BERTopic
BERTopic copied to clipboard
DBCV coefficient
Hi,
instead of calculating silhouette score as a measure of cluster coherence, I was thinking about calculating DBCV (density-based cluster validation) since it is assumed to be more suitable for the evaluation of non-spherical clusters. I am planning to use DBCV package to achieve that: https://github.com/christopherjenness/DBCV.
In the discussion about the silhouette score, you proposed to drop outliers from the analysis, since they do not represent the actual cluster: https://github.com/MaartenGr/BERTopic/issues/428. However, if I got the concept correctly, they should be included in the calculation of DBCV score since it assumes there is a noise in the data? So my code would be like:
umap_embeddings = topic_model.umap_model.transform(embeddings)
indices = [index for index, topic in enumerate(topics)]
X = umap_embeddings[np.array(indices)]
labels = [topic for index, topic in enumerate(topics)]
hdbscan_score = DBCV(X, labels, dist_function=euclidean) print(hdbscan_score)
Thanks.
Just FYI there is an implementation of DBCV built into HDBSCAN - 'relative_validity'. This version does come with a caveat however -
This score might not be an objective measure of the goodness of clusterering. It may only be used to compare results across different choices of hyper-parameters, therefore is only a relative score.
However, in my experience so far using metrics to judge the goodness of HDBSCAN results have been unconvincing. So far the best generalized approach that seems to be working is to look at the overall results of cluster formation (number of clusters and number of outliers). What I find is that there are 'natural' cluster sizes that appear. These can then be run and compared. See #582 for some parallel discussion and I've pushed a gist that is (I think) a reasonably straight forward methodology for analyzing HDBSCAN outputs for these purposes.

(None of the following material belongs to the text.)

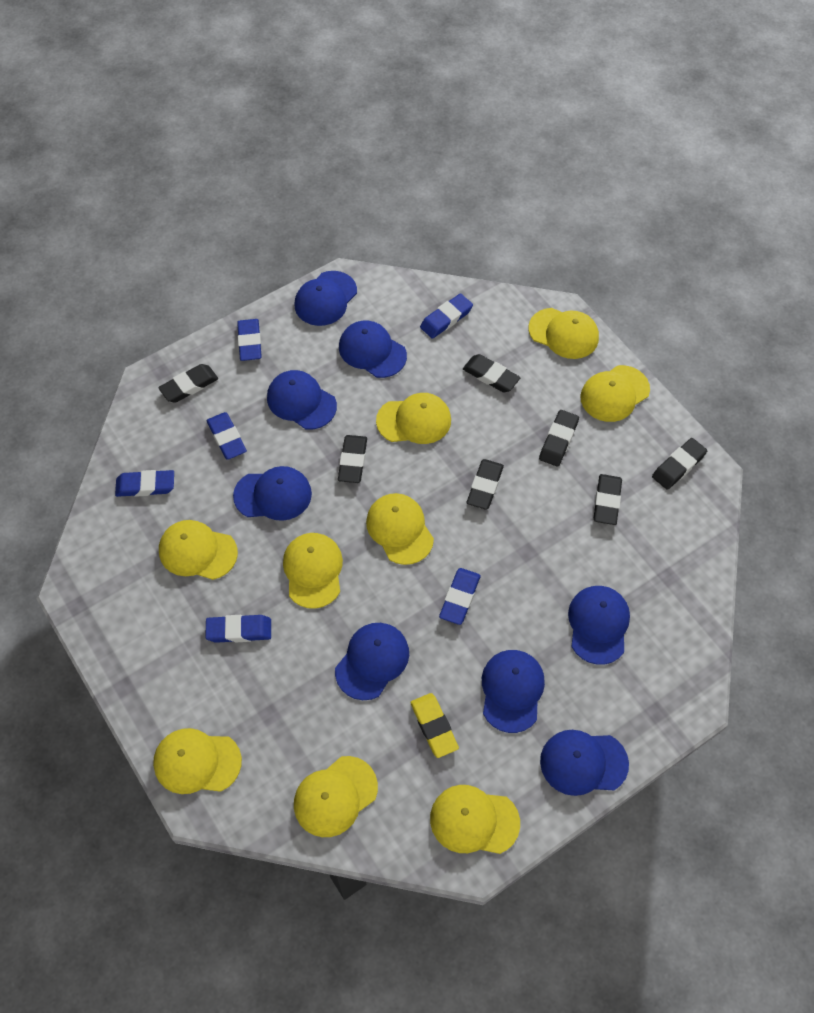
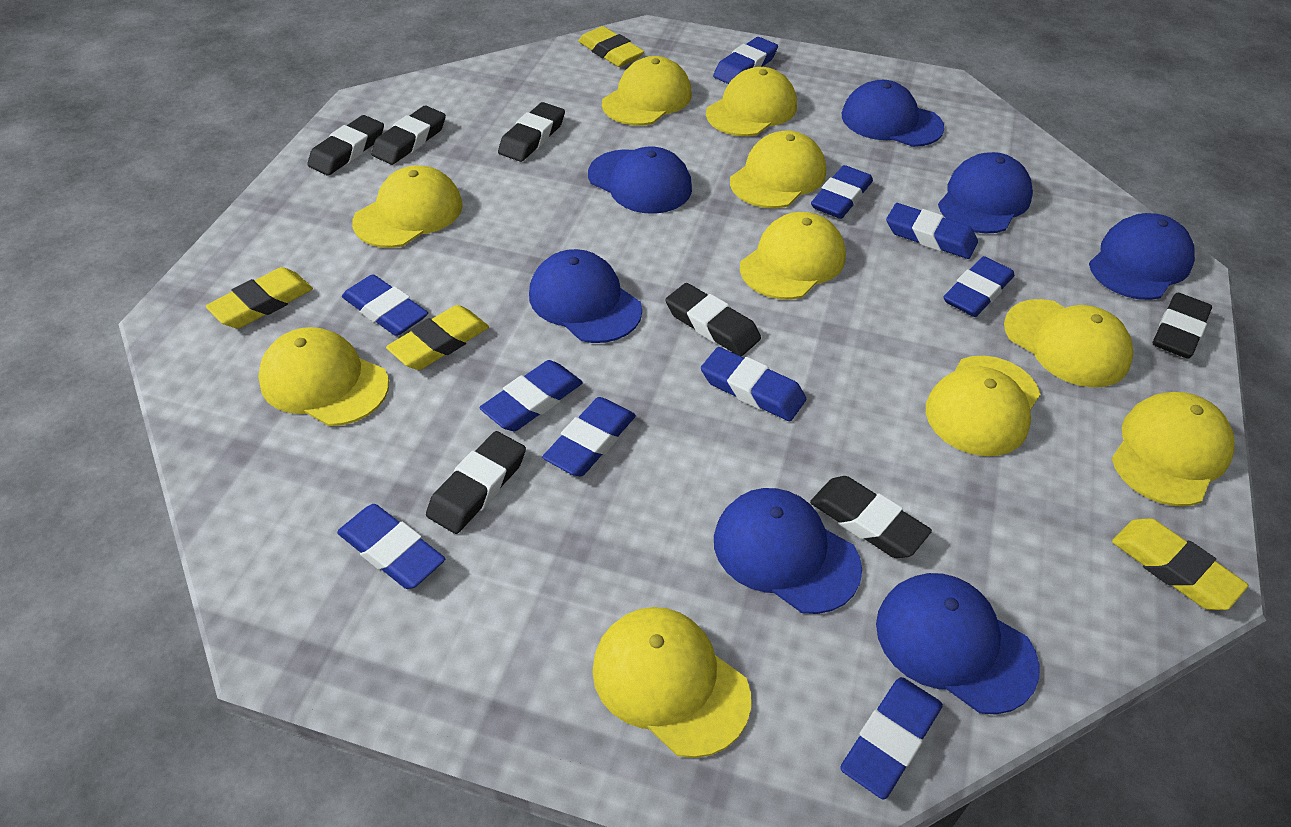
blue cap: [233,466,312,521] [267,370,337,430] [295,271,357,326] [335,623,409,700] [339,321,407,378] [482,650,545,733] [540,730,629,796] [568,586,630,665] = 8 -> [529,249,642,343] [588,146,692,214] [714,488,862,614] [842,80,945,147] [876,573,1040,715] [938,152,1033,234] [1089,213,1195,300] = 7
blue eraser: [115,470,174,497] [205,615,271,643] [207,412,247,460] [237,319,262,361] [420,293,473,339] [439,568,480,625] = 6 -> [337,504,445,589] [342,274,428,336] [479,360,583,431] [542,397,636,476] [701,347,806,421] [713,37,778,84] [811,165,873,219] [840,677,943,799] [886,203,978,259] [943,256,1014,317] = 10
yellow cap: [153,728,242,794] [159,520,238,580] [283,533,343,609] [294,756,378,837] [366,493,434,565] [376,393,451,444] [430,785,520,854] [529,308,599,359] [580,365,650,422] = 9 -> [258,327,389,426] [352,165,463,248] [592,607,751,758] [602,56,692,125] [706,67,797,136] [730,130,826,208] [740,212,846,300] [926,356,1040,456] [1004,299,1133,387] [1112,392,1235,506] = 10
yellow eraser: [410,693,459,758] = 1 -> [206,267,313,329] [386,305,489,370] [578,26,644,67] [1112,518,1249,610] = 4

@drob-xx Thank you! HDBSCAN implementation runs really fast. I indeed need DBCV to decide on optimal hyper-parameters (as one of the criteria).
Thank you for those additional resources. Dealing with the outliers seems to be the most tricky part of the Bertopic. I am currently working with social media data, which are relatively short in length, and from my experience, it seems that UMAP dimensionality plays a big role in those cases, it is not just HDBSCAN. Lowering the dimensionality (from 5 to 2 or 3) seems to reduce the number of outliers, but I have to carefully check the topic quality and decide which combination of the parameters will be the best.
@kjaksic Glad that was helpful. I guess I'm not surprised that lowering the dimensionality reduces outliers - but isn't that just a function of having less accurate data? Is this a good thing? How can you be sure that the outliers are being categorized 'correctly', whatever that means in your context?
@drob-xx I agree with you that a decrease in the number of outliers does not necessarily mean that the model is better. That is why I am looking at the other criteria as well, including DBCV to compare the models and see how hyper-parameters influence cluster structure.
@kjaksic Yup. I'd be interested to see what you come up with. I've had pretty much 0 luck using DBCV or any other metric for that matter. I've started a broader discussion at #600 if you care to join in.
See #582 for some parallel discussion and I've pushed a gist that is (I think) a reasonably straight forward methodology for analyzing HDBSCAN outputs for these purposes.
@drob-xx can you please repost the gist-link. This one does not work. Thanks!
@dimitry12 Oops. I'm new to gists and wound up deleting that link. I'll update it in a moment with something that works. However, since then I've pushed a preliminary code solution which is easier to use (I think). I suggest you start with that. Also, I began a thread in discussions around it at #635, and if you have feedback would love to hear what your experience/thoughts are.
Due to inactivity, I'll be closing this for now. Let me know if you have any other questions related to this and I'll make sure to re-open the issue!